U of M to hold forum Monday as summer crime spree raises campus safety concerns

The University of Minnesota will hold a forum focused on public safety issues from 5:30-6:30 p.m. Monday, and groups the university lists as “stakeholders” in campus safety are invited to attend.

The forum comes at a time when many parents of U of M students are asking if the campus is safe for their children.

Last week, police began investigating the most recent incident after shots were fired at housing where many U of M students live. The gunfire near Dinkytown apartment buildings prompted one student’s mother to race from southern Minnesota to check on her daughter.

“All of a sudden, I heard gunshots; I heard them flying through my apartment, so my first instinct was to roll off my bed and take cover. I’m like, what if one flies through my window?” Makayla Pahl, a member of the Gopher women’s hockey team, expressed to 5 EYEWITNESS NEWS reporter Eric Chaloux.

Although no one was hurt in the July 8 incident, that hasn’t been the case for the entire summer. On June 3, police responded to a shooting outside a problem property on Fraternity Row that ended with 50 rounds fired and a 15-year-old shot in the leg.

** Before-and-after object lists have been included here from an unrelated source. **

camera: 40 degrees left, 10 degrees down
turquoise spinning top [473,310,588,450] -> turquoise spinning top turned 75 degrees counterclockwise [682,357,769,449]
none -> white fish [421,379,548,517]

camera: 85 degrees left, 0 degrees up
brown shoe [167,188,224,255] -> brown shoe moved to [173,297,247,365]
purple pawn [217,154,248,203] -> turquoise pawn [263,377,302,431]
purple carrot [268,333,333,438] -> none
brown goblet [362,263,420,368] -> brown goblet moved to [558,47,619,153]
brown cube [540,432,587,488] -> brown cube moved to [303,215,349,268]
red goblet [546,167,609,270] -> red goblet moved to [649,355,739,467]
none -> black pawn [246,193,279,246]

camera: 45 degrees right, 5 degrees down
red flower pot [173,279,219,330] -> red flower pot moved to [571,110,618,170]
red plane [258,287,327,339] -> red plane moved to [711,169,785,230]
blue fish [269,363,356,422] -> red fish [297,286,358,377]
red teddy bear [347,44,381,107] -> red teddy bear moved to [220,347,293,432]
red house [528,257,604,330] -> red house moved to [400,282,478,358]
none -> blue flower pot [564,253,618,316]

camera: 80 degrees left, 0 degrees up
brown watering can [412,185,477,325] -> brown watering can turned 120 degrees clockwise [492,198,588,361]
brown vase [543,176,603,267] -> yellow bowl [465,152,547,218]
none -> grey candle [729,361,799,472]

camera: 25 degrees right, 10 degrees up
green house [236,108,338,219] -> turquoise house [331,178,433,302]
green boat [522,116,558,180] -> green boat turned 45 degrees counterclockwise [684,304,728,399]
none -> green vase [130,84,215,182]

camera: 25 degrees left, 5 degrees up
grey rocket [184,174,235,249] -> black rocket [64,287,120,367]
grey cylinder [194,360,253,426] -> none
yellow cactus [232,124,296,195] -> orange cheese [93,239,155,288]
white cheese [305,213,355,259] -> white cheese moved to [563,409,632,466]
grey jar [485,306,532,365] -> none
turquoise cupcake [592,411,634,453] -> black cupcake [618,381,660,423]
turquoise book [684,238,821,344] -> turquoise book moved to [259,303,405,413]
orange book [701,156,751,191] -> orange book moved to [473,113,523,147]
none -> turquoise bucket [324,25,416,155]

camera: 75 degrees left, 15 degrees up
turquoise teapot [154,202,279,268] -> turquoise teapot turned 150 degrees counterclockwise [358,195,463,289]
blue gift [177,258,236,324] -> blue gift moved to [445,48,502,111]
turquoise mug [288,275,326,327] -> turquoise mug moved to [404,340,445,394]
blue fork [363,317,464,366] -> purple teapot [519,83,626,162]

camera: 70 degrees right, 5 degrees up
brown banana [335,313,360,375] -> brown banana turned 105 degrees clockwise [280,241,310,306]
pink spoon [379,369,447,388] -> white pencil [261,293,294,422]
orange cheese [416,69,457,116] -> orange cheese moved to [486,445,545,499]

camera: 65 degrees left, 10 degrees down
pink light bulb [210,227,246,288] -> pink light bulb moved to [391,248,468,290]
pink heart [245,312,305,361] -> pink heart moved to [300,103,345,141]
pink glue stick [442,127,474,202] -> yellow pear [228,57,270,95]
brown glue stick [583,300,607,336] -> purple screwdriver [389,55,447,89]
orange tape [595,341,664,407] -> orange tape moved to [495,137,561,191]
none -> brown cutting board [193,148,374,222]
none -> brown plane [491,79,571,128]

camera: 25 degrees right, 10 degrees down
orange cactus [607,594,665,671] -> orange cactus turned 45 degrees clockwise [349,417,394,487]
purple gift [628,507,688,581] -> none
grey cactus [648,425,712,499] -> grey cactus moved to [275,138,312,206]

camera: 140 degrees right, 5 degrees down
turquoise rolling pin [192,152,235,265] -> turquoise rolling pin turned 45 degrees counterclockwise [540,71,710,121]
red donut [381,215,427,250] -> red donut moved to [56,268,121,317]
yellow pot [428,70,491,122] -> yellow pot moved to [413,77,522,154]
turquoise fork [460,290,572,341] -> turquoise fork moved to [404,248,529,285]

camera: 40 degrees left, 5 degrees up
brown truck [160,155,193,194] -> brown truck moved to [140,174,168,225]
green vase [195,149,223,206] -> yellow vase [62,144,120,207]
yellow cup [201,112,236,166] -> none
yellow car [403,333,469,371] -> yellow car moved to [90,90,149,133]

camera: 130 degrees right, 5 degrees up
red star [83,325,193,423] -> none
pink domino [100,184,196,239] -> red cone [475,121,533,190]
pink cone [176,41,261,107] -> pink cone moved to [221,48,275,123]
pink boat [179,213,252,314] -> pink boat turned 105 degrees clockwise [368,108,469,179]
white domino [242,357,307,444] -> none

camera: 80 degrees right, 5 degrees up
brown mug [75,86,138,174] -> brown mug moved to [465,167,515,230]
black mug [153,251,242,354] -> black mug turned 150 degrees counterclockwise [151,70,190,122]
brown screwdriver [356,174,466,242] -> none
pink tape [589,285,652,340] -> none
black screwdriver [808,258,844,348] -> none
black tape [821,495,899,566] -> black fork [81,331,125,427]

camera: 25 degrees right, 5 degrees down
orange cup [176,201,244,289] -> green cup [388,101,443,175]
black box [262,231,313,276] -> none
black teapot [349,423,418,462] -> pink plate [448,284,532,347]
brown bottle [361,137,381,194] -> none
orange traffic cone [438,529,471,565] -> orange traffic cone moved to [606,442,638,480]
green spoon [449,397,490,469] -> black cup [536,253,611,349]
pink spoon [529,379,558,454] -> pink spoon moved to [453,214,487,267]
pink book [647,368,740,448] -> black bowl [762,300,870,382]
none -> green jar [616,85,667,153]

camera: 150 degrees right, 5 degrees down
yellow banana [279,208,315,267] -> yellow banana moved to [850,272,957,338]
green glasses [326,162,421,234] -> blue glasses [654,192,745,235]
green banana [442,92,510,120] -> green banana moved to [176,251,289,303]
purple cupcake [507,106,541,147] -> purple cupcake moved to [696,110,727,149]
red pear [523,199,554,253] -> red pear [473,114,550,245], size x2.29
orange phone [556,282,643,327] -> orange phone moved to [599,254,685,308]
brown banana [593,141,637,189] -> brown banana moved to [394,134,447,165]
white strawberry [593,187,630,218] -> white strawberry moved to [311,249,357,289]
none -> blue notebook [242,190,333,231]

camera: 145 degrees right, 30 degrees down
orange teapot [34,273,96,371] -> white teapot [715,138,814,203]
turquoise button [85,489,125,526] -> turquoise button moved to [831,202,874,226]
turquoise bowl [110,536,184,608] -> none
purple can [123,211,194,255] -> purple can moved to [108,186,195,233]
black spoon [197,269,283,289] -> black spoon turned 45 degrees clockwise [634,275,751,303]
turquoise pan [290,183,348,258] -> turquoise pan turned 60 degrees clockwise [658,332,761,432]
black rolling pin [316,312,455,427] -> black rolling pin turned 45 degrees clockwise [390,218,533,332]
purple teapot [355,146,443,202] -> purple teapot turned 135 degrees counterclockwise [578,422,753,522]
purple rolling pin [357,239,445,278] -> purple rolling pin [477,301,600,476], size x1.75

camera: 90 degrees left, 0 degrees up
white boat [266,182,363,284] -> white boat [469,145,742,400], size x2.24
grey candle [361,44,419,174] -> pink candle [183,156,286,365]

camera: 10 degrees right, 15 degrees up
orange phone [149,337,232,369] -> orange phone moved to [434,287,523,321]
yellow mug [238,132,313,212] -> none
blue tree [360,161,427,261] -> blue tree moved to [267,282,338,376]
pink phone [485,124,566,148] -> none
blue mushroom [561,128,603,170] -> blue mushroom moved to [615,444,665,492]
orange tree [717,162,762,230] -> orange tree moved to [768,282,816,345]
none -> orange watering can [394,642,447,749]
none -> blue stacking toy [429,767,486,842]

In early June, the University of Minnesota Police Department reported a 45% increase in violent crime surrounding the Twin Cities campus since 2019.

RELATED: U of M police chief raises concerns about dwindling force, responding to crime

Later in the month, U of M Board of Regents Chair Ken Powell responded in a letter to alumnus and parent Brian Peck’s concerns about his two sons attending the school.

In his letter, Powell stated that the university administration and Board of Regents were doing everything within their power to keep students safe.

“The administration has authorized extensive overtime for our department for additional patrols both on campus and off campus. They plan to continue that overtime through the summer months,” Powell wrote. “More to come on this but the University is doing everything possible, in the short-term, to increase the presence of uniformed officers in the areas that need them around and on campus.”

Peck said he was appreciative of the letter but is hoping for more effective solutions to crime.

“I like the recognition and the acknowledgment, but I still don’t see the action plan,” Peck said. “I would love to sit down and say, ‘We need a scorecard. Let’s see what actions you’re taking, let’s see what the results are by looking at the crime statistics and see if it’s moving the needle, and if it’s not then let’s go try something else.’”

At the end of June, major U of M donor Robert Eddy joined parents in a call to action concerning the rise in violent crime near campus.

“I absolutely love the U, but right now it’s all overshadowed because I am a terrified parent of three kids who attend the U and just graduated from the U,” parent Julie Holmstrom said in the virtual meeting Eddy hosted.

Conversations and meetings have been ongoing as U of M authorities and community members

Monday’s forum will take place in Nicholson Hall room 155. The room has a capacity of 184, but the event invitation includes a Zoom link for virtual attendance.